कंपनी का अवलोकन
NEXGEL, Inc. is a specialized manufacturer and distributor focused on high water content, electron beam cross-linked, and aqueous polymer hydrogels designed for critical applications in wound care, medical diagnostics, transdermal drug delivery, and cosmetics within the United States market. The enterprise operates strictly within the Healthcare sector, specifically targeting the Medical Instruments & Supplies industry, which implies a reliance on regulatory compliance and specialized supply chain logistics to serve both clinical and consumer needs. The company's current market capitalization stands at $4.81M, with an annual revenue of $11.42M, while the specific employee count is not disclosed in available records. These valuation and revenue figures indicate that NEXGEL, Inc. functions as a micro-cap entity with a relatively small operational footprint, suggesting limited market dominance but potentially high niche concentration in its specific hydrogel product lines.
वित्तीय स्वास्थ्य
The company reported total revenue of $11.42M over the trailing twelve months, yet it simultaneously recorded a net income loss of $3.00M and an EBITDA of $-2.902M, revealing a significant structural cost burden where expenses vastly exceed gross profitability before tax adjustments. The negative gap between revenue and net income highlights a cost structure that is currently unsustainable without substantial operational restructuring or a drastic increase in gross margins to cover fixed overheads. Free cash flow stands at $-1.75325M, which indicates that the company is burning cash reserves to fund its operations and potentially invest in research or capacity expansion, thereby limiting its immediate financial flexibility to weather market downturns. Gross margin remains positive at 39.5%, demonstrating that the core production and sales of hydrogels retain value after direct costs, whereas the operating margin of -43.4% and profit margin of -26.3% illustrate severe inefficiencies in managing administrative and selling expenses relative to revenue generation. On the balance sheet, the company holds $317,000 in cash against $3.09M in debt, resulting in a debt-to-equity ratio of 63.14, which characterizes a highly leveraged financial position where liabilities significantly outweigh equity. The current ratio of 1.47 suggests that the company possesses sufficient current assets to cover its short-term liabilities, providing a moderate buffer against immediate liquidity crises despite the overall debt burden.
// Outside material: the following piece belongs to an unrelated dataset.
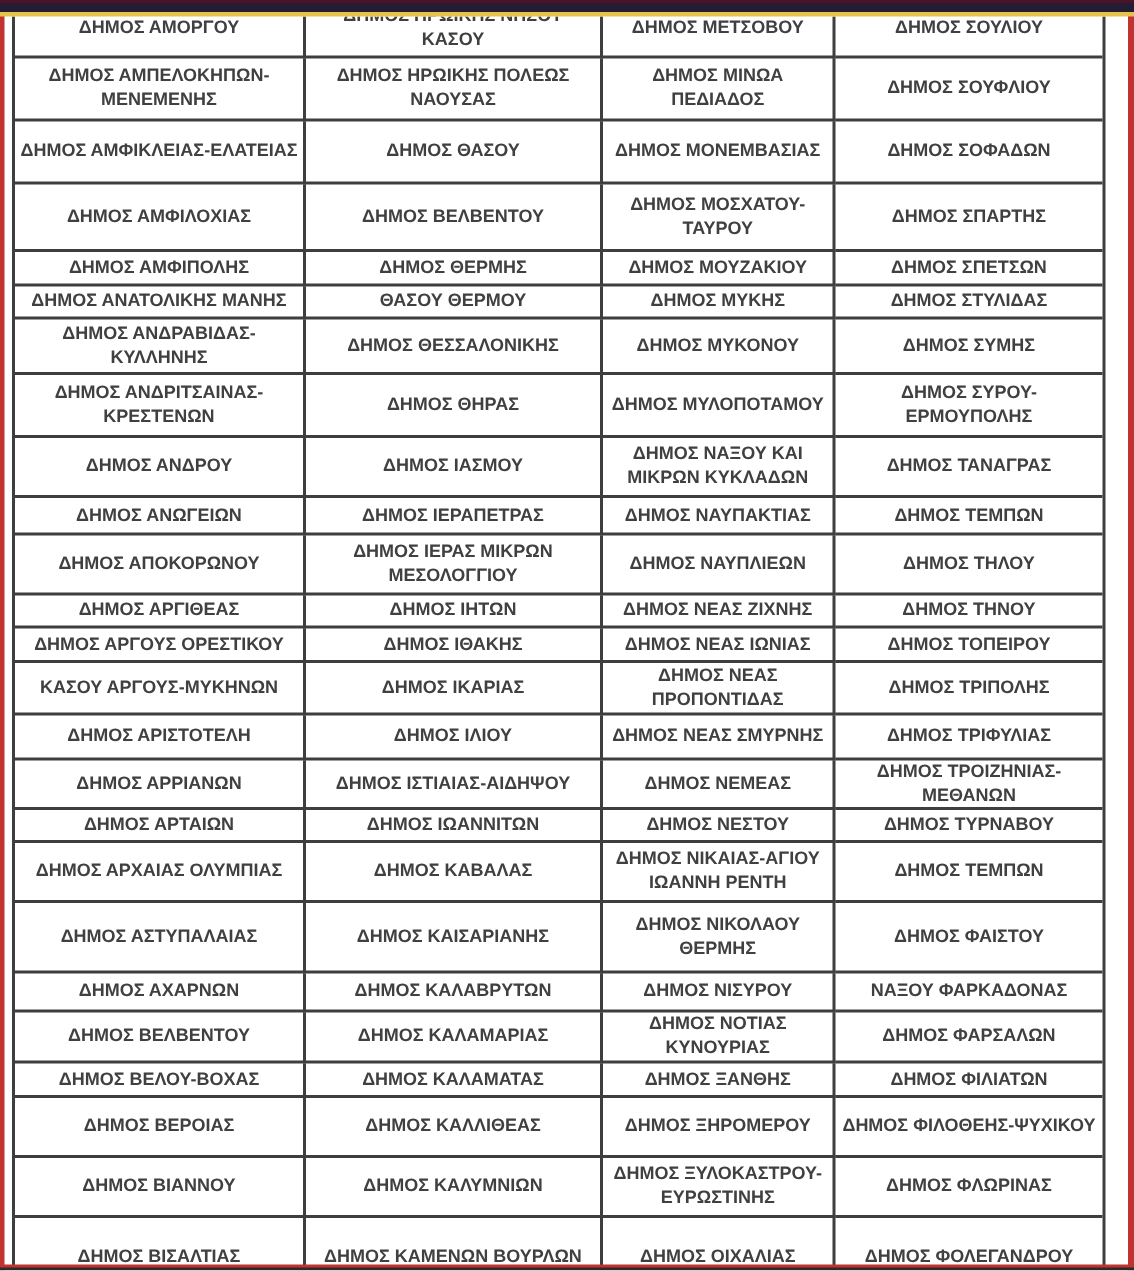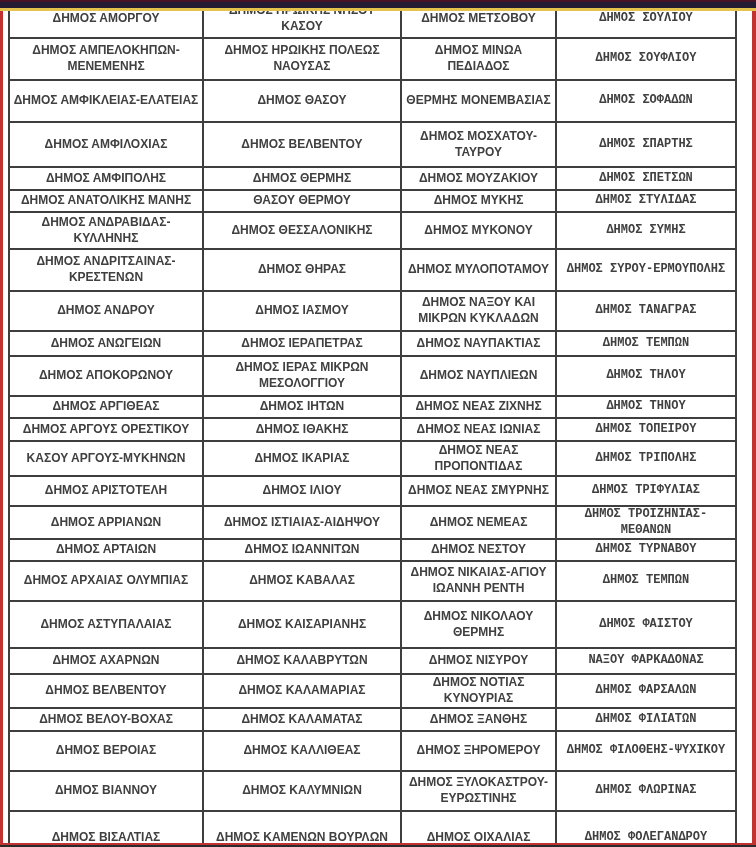"ΔΗΜΟΣ ΣΟΥΛΙΟΥ" .muni-cell:nth-child(4) { font-family: Liberation Mono, monospace -> none }
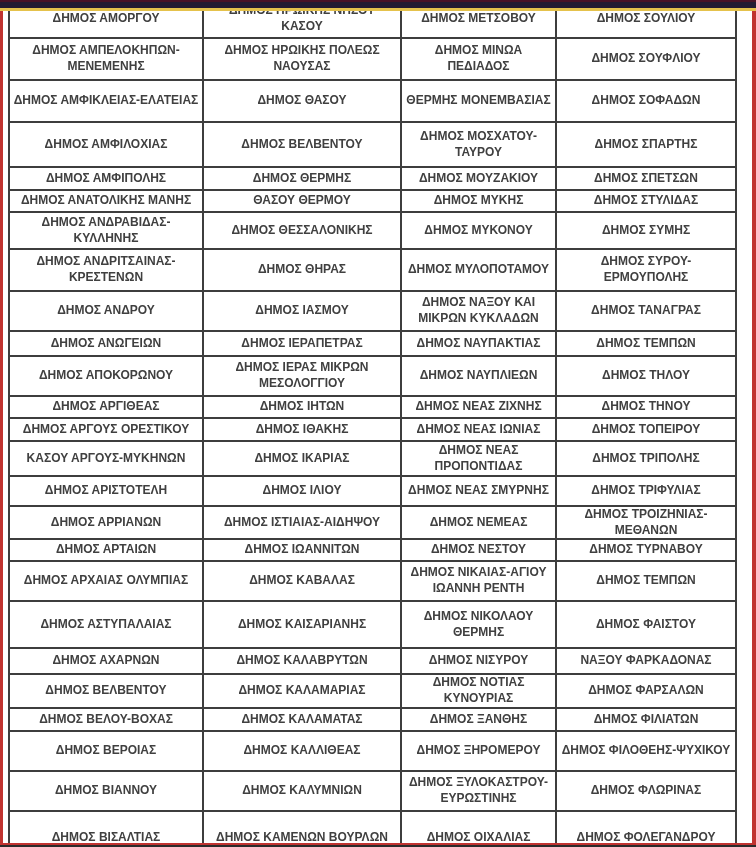"ΘΕΡΜΗΣ ΜΟΝΕΜΒΑΣΙΑΣ" div.muni-cell { text: ΘΕΡΜΗΣ -> ΔΗΜΟΣ }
Return on equity is -52.7% and return on assets is -19.5%, metrics that reveal management is currently destroying shareholder value and failing to generate adequate returns on the capital base deployed for the business.
मूल्यांकन आकलन
The trailing twelve-month P/E ratio is not available due to negative earnings, but the forward P/E is calculated at 2.57, implying that the market is pricing in expectations of future profitability that are vastly different from current performance. The price-to-book ratio stands at 0.93, indicating that the stock is trading at a discount to its tangible book value, which often suggests a market undervaluation of assets or a lack of confidence in future earnings potential. The price-to-sales ratio is 0.42, and the EV/EBITDA is -2.83, both of which serve as alternative valuation metrics that suggest the company is trading at a low multiple relative to its sales, though the negative EV/EBITDA reflects the significant losses impacting enterprise value calculations. The 52-week high is $3.02 and the 52-week low is $0.58, placing the current valuation context within a wide trading range that reflects high volatility and sensitivity to market sentiment regarding the company's turnaround prospects. The beta value is not available, preventing a direct quantification of the stock's price volatility relative to the broader market, though the wide spread between the 52-week high and low inherently suggests significant price swings.
Growth & Income
Revenue growth year-over-year has contracted by -8.1%, while earnings growth is not available due to the absence of positive earnings in the prior period, indicating that the company is shrinking in terms of top-line sales rather than growing faster than its revenue base. As a non-dividend payer, the company reports a dividend yield of N/A and a payout ratio of 0.0%, meaning that instead of distributing income to shareholders, the entity retains all earnings—which are currently negative—to attempt to fund operations and reduce its substantial debt load. The overall growth and income profile depicts a micro-cap biotech or medical device firm that is currently in a distressed phase, characterized by declining revenue, negative cash flows, and zero dividend distribution, relying entirely on operational efficiency gains or new product approvals to reverse its financial trajectory.